A: I will not talk much about the bazaars in XUAR, where most of the goods are imported “in vain”. These products are mainly sold in Khorgos, Yining, and Urumqi. It is impossible to compete with it on price: even if the importer buys the goods at cost price, he will have to pay customs duty and VAT. It is not possible to sell such products through official channels, so the market is very limited. There are small private stores, mostly in XUAR, where some goods (confectionery, flour products, beverages) can be found. For a wider range, there are many online marketplaces, i.e. online sales. In China, digitalization is developing very fast, delivery even between the farthest regions takes no more than 3-5 days. The big plus of online sales is that there are no restrictions on the sales location, you can sell to the whole of China at once. But buying offline in the supermarket, there is a chance of coming across the products, even if they are not in the most prominent place.

Such pavilions have an operator who fully takes over its maintenance: makes repairs in the national style, fills it with various items of culture and art, and necessarily products of the country. The problem is that the creation of such pavilions no longer has a commercial but a political purpose. They are usually opened in special economic zones, ports, logistics parks. By doing so, China demonstrates that it is not only interested in the “From China” model, but also “To China” under the “One Belt, One Road” program.

Q: What other barriers exist for the export of Kazakhstani products to PRC?

Huge difference in culture, mentality, language barrier – all these can be an obstacle for successful export of products. Before planning to enter the Chinese market, I always recommend that our manufacturers visit the country themselves. Visit local supermarkets, compare the range, prices, quality of packaging and the product itself, talk to local people.
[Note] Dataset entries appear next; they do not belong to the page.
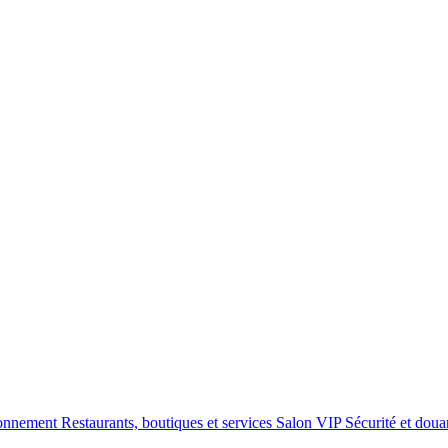
ionnement
Restaurants, boutiques et services
Salon VIP
Sécurité et dou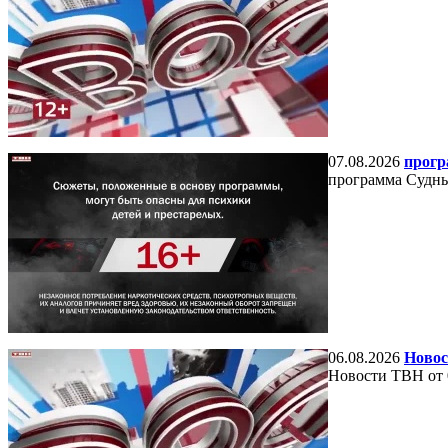
07.08.2026
прогр
программа Судный
06.08.2026
Новос
Новости ТВН от 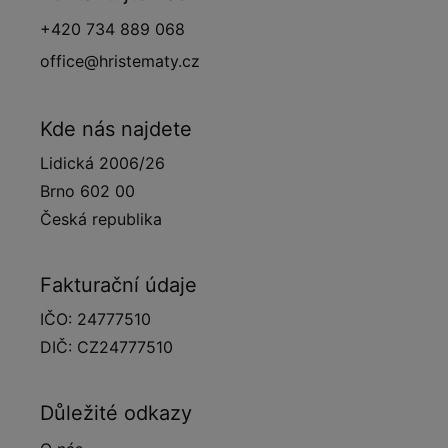
+420 734 889 068
office@hristematy.cz
Kde nás najdete
Lidická 2006/26
Brno 602 00
Česká republika
Fakturační údaje
IČO: 24777510
DIČ: CZ24777510
Důležité odkazy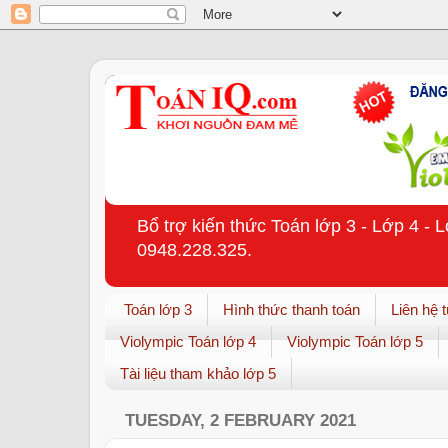
Bổ trợ kiến thức Toán lớp 3 - Lớp 4 - 
0948.228.325.
Toán lớp 3
Hình thức thanh toán
Liên hệ 
Violympic Toán lớp 4
Violympic Toán lớp 5
Tài liệu tham khảo lớp 5
TUESDAY, 2 FEBRUARY 2021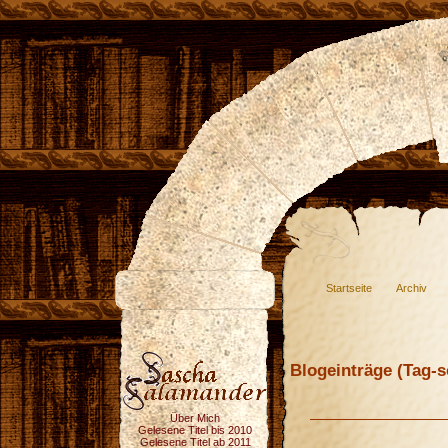
Startseite
Archiv
Blogeinträge (Tag-so
Über Mich
Gelesene Titel bis 2010
Gelesene Titel ab 2011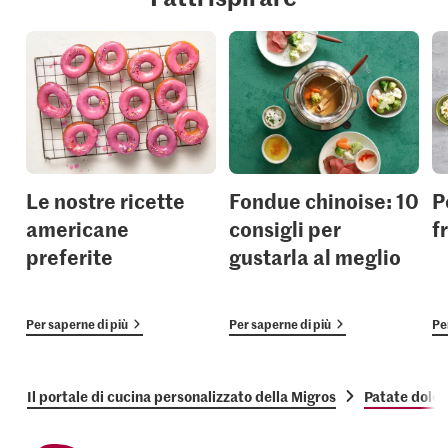
Le nostre ricette
Fondue chinoise: 10
P
americane
consigli per
f
preferite
gustarla al meglio
Per saperne di più
Per saperne di più
Pe
Il portale di cucina personalizzato della Migros
Patate dolci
Chinese companies are often reluctant to advance such contracts for fear of default by exporters. Typically, importers require payment upon delivery of products to a port in China or payment by letter of credit. For the majority of Kazakhstani companies, it is problematic due to lack of working capital and unwillingness to work on the letter of credit form of payment. In such cases, deals fall through: the exporter is not willing to grant a deferral and the importer is afraid to advance. The Export Credit Agency offers a solution to this problem – an advance payment insurance tool. It guarantees that if the exporter receives an advance payment and defaults on the contract, KazakhExport will compensate the importer.

Q:Do you have your own vision on how best to enter the Chinese market and promote your products there?

Entering Chinese market, especially to promote your own brand, is a long-term strategy that requires careful preparation and significant investment. The plan to work with China should be integrated into the company’s development strategy for the next few years. The development of this area requires specialists who speak Chinese and understand the local mentality. They will be responsible for attracting potential customers, partners and increasing collaboration in the local market. In addition, budgets are needed to develop this market, including investments in promotion and product recognition, as well as adapting the product itself and its packaging to the preferences of Chinese consumer. We need a company-operator for the promotion and realization of the brand “Made in KZ”, which will act on behalf of the state with all related competencies, and will be able to solve all issues in practice being in the thick of things, doing market research, interacting with local government agencies and businesses.